Eventually this regime of formal inequality would come to be known as “identity politics.” The stepchild of earlier rejections of the founding, identity politics (discussed in Appendix III) values people by characteristics like race, sex, and sexual orientation and holds that new times demand new rights to replace the old. This is the opposite of King’s hope that his children would “live in a nation where they will not be judged by the color of their skin but by the content of their character,” and denies that all are endowed with the unalienable rights to life, liberty, and the pursuit of happiness. Identity politics makes it less likely that racial reconciliation and healing can be attained by pursuing Martin Luther King, Jr.’s dream for America and upholding the highest ideals of our Constitution and our Declaration of Independence.

Identity Politics
Conclusion

Identity politics is fundamentally incompatible with the principle of equality enshrined in the Declaration of Independence.

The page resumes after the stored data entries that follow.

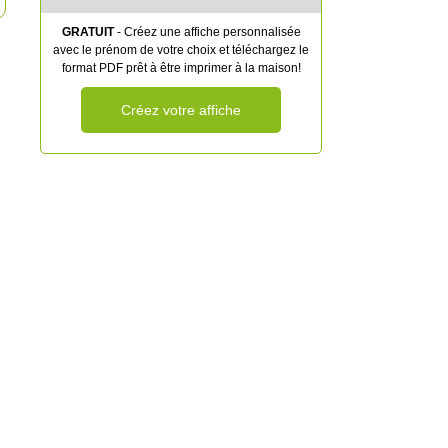
GRATUIT
- Créez une affiche personnalisée
avec le prénom de votre choix et téléchargez le
format PDF prêt à être imprimer à la maison!
Créez votre affiche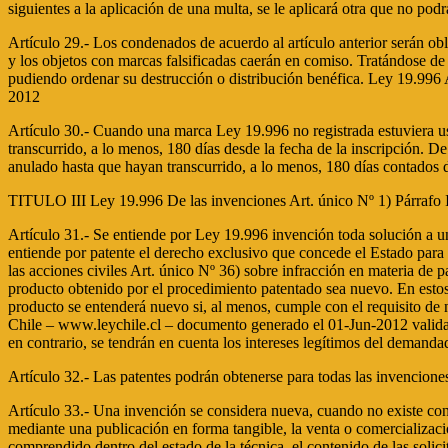
siguientes a la aplicación de una multa, se le aplicará otra que no pod
Artículo 29.- Los condenados de acuerdo al artículo anterior serán obl
y los objetos con marcas falsificadas caerán en comiso. Tratándose de o
pudiendo ordenar su destrucción o distribución benéfica. Ley 19.996
2012
Artículo 30.- Cuando una marca Ley 19.996 no registrada estuviera usá
transcurrido, a lo menos, 180 días desde la fecha de la inscripción. De 
anulado hasta que hayan transcurrido, a lo menos, 180 días contados d
TITULO III Ley 19.996 De las invenciones Art. único Nº 1) Párrafo 
Artículo 31.- Se entiende por Ley 19.996 invención toda solución a un
entiende por patente el derecho exclusivo que concede el Estado para l
las acciones civiles Art. único Nº 36) sobre infracción en materia de
producto obtenido por el procedimiento patentado sea nuevo. En estos 
producto se entenderá nuevo si, al menos, cumple con el requisito de 
Chile – www.leychile.cl – documento generado el 01-Jun-2012 validada e
en contrario, se tendrán en cuenta los intereses legítimos del demanda
Artículo 32.- Las patentes podrán obtenerse para todas las invenciones
Artículo 33.- Una invención se considera nueva, cuando no existe con 
mediante una publicación en forma tangible, la venta o comercializació
comprendido dentro del estado de la técnica, el contenido de las solic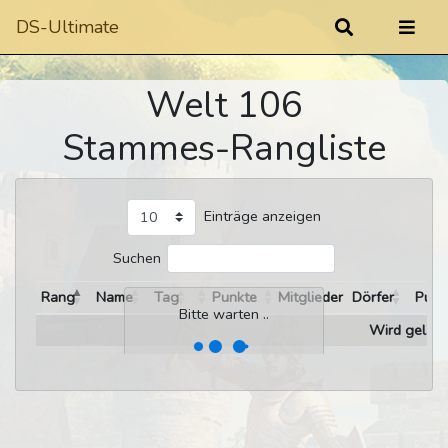
DS-Ultimate
Welt 106
Stammes-Rangliste
Einträge anzeigen
Suchen
Rang
Name
Tag
Punkte
Mitglieder
Dörfer
Punk
Bitte warten ..
Wird gelade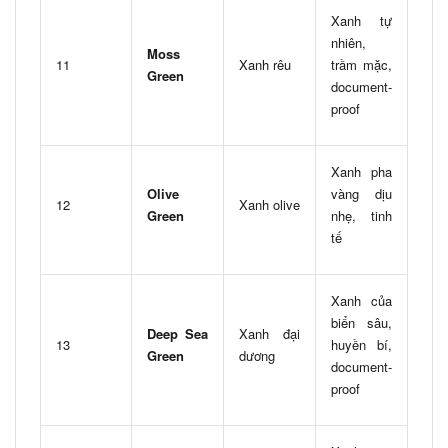
Xanh tự
nhiên,
Moss
11
Xanh rêu
trầm mặc,
Green
document-
proof
Xanh pha
Olive
vàng dịu
12
Xanh olive
Green
nhẹ, tinh
tế
Xanh của
biển sâu,
Deep Sea
Xanh đại
13
huyền bí,
Green
dương
document-
proof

Proponents of identity politics rearrange Americans by group identities, rank them by how much oppression they have experienced at the hands of the majority culture, and then sow division among them. While not as barbaric or dehumanizing, this new creed creates new hierarchies as unjust as the old hierarchies of the antebellum South, making a mockery of equality with an ever-changing scale of special privileges on the basis of racial and sexual identities. The very idea of equality under the law—of one nation sharing King’s “solid rock of brotherhood”—is not possible and, according to this argument, probably not even desirable.

All Americans, and especially all educators, should understand identity politics for what it is: rejection of the principle of equality proclaimed in the Declaration of Independence. As a nation, we should oppose such efforts to divide us and reaffirm our common faith in the fundamental equal right of every individual to life, liberty, and the pursuit of happiness.

Read the whole report for yourself. If you agree with President Biden and Ambassador Rice, applaud its flushing down the memory hole. If not, deliver a copy to your local school board and tell President Biden, Ambassador Rice and the systemic racism hustlers to pound sand.